Let’s talk through 6 reasons why it’s okay to say no.
- Number of children: Our first foster son had two siblings. They originally asked us if we could take all three. I didn’t want to be the person to break up a sibling group, but we also knew we couldn’t do it. We only had one extra bedroom, max of two seats available in my small car, no available daycare (I even called around just to give it a chance), no beds or other materials prepared, and this was our first placement. We wanted to ease into it and start off with a single child. Your agency might happily give you a variance, but stick to what you already agreed to and know you’re comfortable with.
- Age: Be okay with saying no to children who are older or younger than your limit. They’ll call with referrals that are outside of what you specified to see if you’ll make an exception. Stick to your guns especially in the beginning. There will be plenty of time to make exceptions down the road.
- Behaviors: If the child has a history of being physically or sexually abusive, that’s a big deal. There are definitely homes equipped to handle that, but it’s not always a good idea to introduce those behaviors to homes with other children.
- Medical/special needs: It feels sort of wrong to say you won’t take children with certain needs because we know that we aren’t looking for perfection in our foster children. We know that a lot of needs are represented in foster care. Still, everyone’s knowledge and experience with special needs varies. For example, you might not want to take in a paraplegic if your home isn’t handicap accessible, you work a full-time job, or you’ve never even met someone in a wheelchair before.
- The needs of your family: I write about this a lot, but our biological son is still in preschool. There are a lot of referrals we’ll turn down after considering how it might affect our son. For us, we know that certain needs or behaviors will be difficult to care for while our biological son is still so young. As he gets older, we’ll likely be able to accept children with more needs.

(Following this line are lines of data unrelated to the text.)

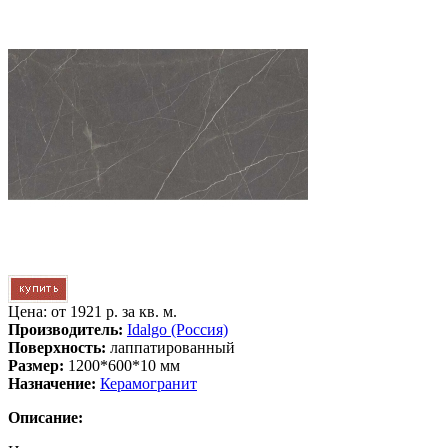
Цена: от
1921 р. за кв. м.
Производитель:
Idalgo (Россия)
Поверхность:
лаппатированный
Размер:
1200*600*10 мм
Назначение:
Керамогранит
Описание:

- Your spouse: I think with my heart, and my husband thinks with his brain. When I get a call for a placement, my mind is immediately going to “this child needs someone to love on them. I’m someone. Let’s do this!” while my husband is taking a good, hard look at it and thinking critically about the logistics. If it were just me, my agency wouldn’t have any trouble at all keeping my house filled to the max with kiddos. But it isn’t just me, and I need to defer to my husband for final say. This used to really bother me, but I’ve learned that my husband balances me out, and we’re better the two of us.

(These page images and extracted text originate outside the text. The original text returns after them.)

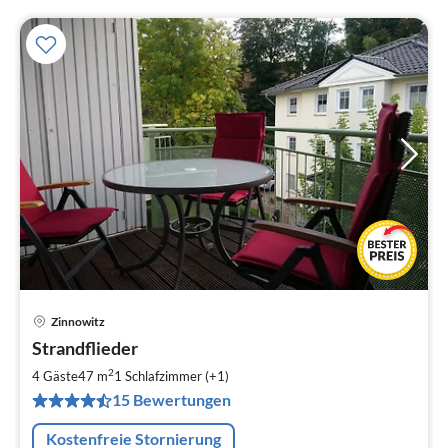
Zinnowitz
Pre
Strandflieder
ab
6
2
4 Gäste
47 m
1
Schlafzimmer (+1)
pr
15 Bewertungen
Na
Kostenfreie Stornierung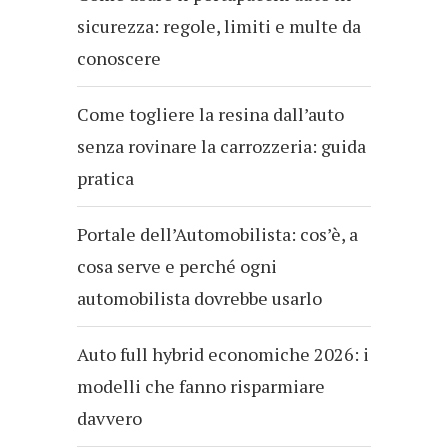
sicurezza: regole, limiti e multe da
conoscere
Come togliere la resina dall’auto
senza rovinare la carrozzeria: guida
pratica
Portale dell’Automobilista: cos’è, a
cosa serve e perché ogni
automobilista dovrebbe usarlo
Auto full hybrid economiche 2026: i
modelli che fanno risparmiare
davvero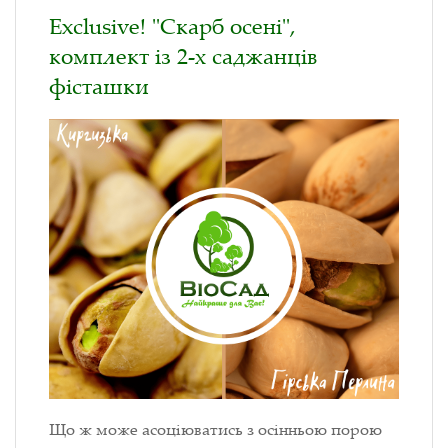
Exclusive! "Скарб осені",
комплект із 2-х саджанців
фісташки
Що ж може асоціюватись з осінньою порою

It’s important that you know what you’re getting into and know what your weaknesses/limitations are. It’s okay that you aren’t equipped to handle every need out there. No one person is able to do it all, so focus on what you can do, and do that because you’ll experience a lot more success when you operate in your strengths than when you’re floundering in your weaknesses.
We became foster parents because we want to love on every kiddo we meet, so it’s very difficult to say no. Despite how hard and sometimes painful it is, you’ll have to get used to it. You’ll probably end up saying no more than you say yes. Remember, what’s a no for you will be a very excited yes for someone else.